*What this task involves*
Recast all of the entries below as a single numbered list, leaving out any blank lines.

*Collected data entries*
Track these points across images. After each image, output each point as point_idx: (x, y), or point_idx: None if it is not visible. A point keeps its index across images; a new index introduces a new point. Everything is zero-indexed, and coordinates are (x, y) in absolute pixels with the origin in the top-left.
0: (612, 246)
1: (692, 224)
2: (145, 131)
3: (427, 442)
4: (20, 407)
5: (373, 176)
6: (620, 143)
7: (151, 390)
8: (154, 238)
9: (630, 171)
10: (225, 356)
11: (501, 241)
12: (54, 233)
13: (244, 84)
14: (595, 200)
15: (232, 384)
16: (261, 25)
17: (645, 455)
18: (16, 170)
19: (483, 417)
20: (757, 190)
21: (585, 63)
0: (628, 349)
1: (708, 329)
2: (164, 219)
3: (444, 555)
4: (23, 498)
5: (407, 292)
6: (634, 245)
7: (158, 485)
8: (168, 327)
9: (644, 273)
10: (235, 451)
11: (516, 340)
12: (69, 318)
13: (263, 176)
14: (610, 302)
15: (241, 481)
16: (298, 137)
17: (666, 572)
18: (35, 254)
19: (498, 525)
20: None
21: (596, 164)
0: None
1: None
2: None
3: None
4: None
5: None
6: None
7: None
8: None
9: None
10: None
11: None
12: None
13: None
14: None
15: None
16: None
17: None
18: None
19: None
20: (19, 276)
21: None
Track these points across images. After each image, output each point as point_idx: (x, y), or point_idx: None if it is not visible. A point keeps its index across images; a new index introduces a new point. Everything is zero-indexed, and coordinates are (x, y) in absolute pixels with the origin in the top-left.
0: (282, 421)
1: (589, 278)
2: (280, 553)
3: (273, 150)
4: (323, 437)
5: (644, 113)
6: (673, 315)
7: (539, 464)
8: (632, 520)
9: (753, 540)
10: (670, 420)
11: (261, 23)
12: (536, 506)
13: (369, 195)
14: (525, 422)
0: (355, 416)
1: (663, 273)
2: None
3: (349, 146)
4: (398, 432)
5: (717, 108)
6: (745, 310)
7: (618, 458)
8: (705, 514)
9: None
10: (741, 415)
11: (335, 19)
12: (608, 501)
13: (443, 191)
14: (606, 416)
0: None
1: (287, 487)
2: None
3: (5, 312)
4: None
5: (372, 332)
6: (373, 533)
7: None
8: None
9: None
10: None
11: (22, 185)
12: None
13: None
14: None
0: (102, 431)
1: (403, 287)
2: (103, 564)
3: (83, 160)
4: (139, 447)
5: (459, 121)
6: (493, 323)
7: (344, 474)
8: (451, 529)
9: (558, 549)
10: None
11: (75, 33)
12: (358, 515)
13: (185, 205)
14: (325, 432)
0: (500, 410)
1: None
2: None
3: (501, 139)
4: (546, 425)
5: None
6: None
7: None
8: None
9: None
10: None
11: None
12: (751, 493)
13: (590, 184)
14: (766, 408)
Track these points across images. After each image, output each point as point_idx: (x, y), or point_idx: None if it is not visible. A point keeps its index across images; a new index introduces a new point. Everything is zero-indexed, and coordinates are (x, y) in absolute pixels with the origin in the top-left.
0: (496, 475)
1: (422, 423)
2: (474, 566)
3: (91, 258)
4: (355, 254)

*Written reply*
1. Track these points across images. After each image, output each point as point_idx: (x, y), or point_idx: None if it is not visible. A point keeps its index across images; a new index introduces a new point. Everything is zero-indexed, and coordinates are (x, y) in absolute pixels with the origin in the top-left.
2. 0: (612, 246)
3. 1: (692, 224)
4. 2: (145, 131)
5. 3: (427, 442)
6. 4: (20, 407)
7. 5: (373, 176)
8. 6: (620, 143)
9. 7: (151, 390)
10. 8: (154, 238)
11. 9: (630, 171)
12. 10: (225, 356)
13. 11: (501, 241)
14. 12: (54, 233)
15. 13: (244, 84)
16. 14: (595, 200)
17. 15: (232, 384)
18. 16: (261, 25)
19. 17: (645, 455)
20. 18: (16, 170)
21. 19: (483, 417)
22. 20: (757, 190)
23. 21: (585, 63)
24. 0: (628, 349)
25. 1: (708, 329)
26. 2: (164, 219)
27. 3: (444, 555)
28. 4: (23, 498)
29. 5: (407, 292)
30. 6: (634, 245)
31. 7: (158, 485)
32. 8: (168, 327)
33. 9: (644, 273)
34. 10: (235, 451)
35. 11: (516, 340)
36. 12: (69, 318)
37. 13: (263, 176)
38. 14: (610, 302)
39. 15: (241, 481)
40. 16: (298, 137)
41. 17: (666, 572)
42. 18: (35, 254)
43. 19: (498, 525)
44. 20: None
45. 21: (596, 164)
46. 0: None
47. 1: None
48. 2: None
49. 3: None
50. 4: None
51. 5: None
52. 6: None
53. 7: None
54. 8: None
55. 9: None
56. 10: None
57. 11: None
58. 12: None
59. 13: None
60. 14: None
61. 15: None
62. 16: None
63. 17: None
64. 18: None
65. 19: None
66. 20: (19, 276)
67. 21: None
68. Track these points across images. After each image, output each point as point_idx: (x, y), or point_idx: None if it is not visible. A point keeps its index across images; a new index introduces a new point. Everything is zero-indexed, and coordinates are (x, y) in absolute pixels with the origin in the top-left.
69. 0: (282, 421)
70. 1: (589, 278)
71. 2: (280, 553)
72. 3: (273, 150)
73. 4: (323, 437)
74. 5: (644, 113)
75. 6: (673, 315)
76. 7: (539, 464)
77. 8: (632, 520)
78. 9: (753, 540)
79. 10: (670, 420)
80. 11: (261, 23)
81. 12: (536, 506)
82. 13: (369, 195)
83. 14: (525, 422)
84. 0: (355, 416)
85. 1: (663, 273)
86. 2: None
87. 3: (349, 146)
88. 4: (398, 432)
89. 5: (717, 108)
90. 6: (745, 310)
91. 7: (618, 458)
92. 8: (705, 514)
93. 9: None
94. 10: (741, 415)
95. 11: (335, 19)
96. 12: (608, 501)
97. 13: (443, 191)
98. 14: (606, 416)
99. 0: None
100. 1: (287, 487)
101. 2: None
102. 3: (5, 312)
103. 4: None
104. 5: (372, 332)
105. 6: (373, 533)
106. 7: None
107. 8: None
108. 9: None
109. 10: None
110. 11: (22, 185)
111. 12: None
112. 13: None
113. 14: None
114. 0: (102, 431)
115. 1: (403, 287)
116. 2: (103, 564)
117. 3: (83, 160)
118. 4: (139, 447)
119. 5: (459, 121)
120. 6: (493, 323)
121. 7: (344, 474)
122. 8: (451, 529)
123. 9: (558, 549)
124. 10: None
125. 11: (75, 33)
126. 12: (358, 515)
127. 13: (185, 205)
128. 14: (325, 432)
129. 0: (500, 410)
130. 1: None
131. 2: None
132. 3: (501, 139)
133. 4: (546, 425)
134. 5: None
135. 6: None
136. 7: None
137. 8: None
138. 9: None
139. 10: None
140. 11: None
141. 12: (751, 493)
142. 13: (590, 184)
143. 14: (766, 408)
144. Track these points across images. After each image, output each point as point_idx: (x, y), or point_idx: None if it is not visible. A point keeps its index across images; a new index introduces a new point. Everything is zero-indexed, and coordinates are (x, y) in absolute pixels with the origin in the top-left.
145. 0: (496, 475)
146. 1: (422, 423)
147. 2: (474, 566)
148. 3: (91, 258)
149. 4: (355, 254)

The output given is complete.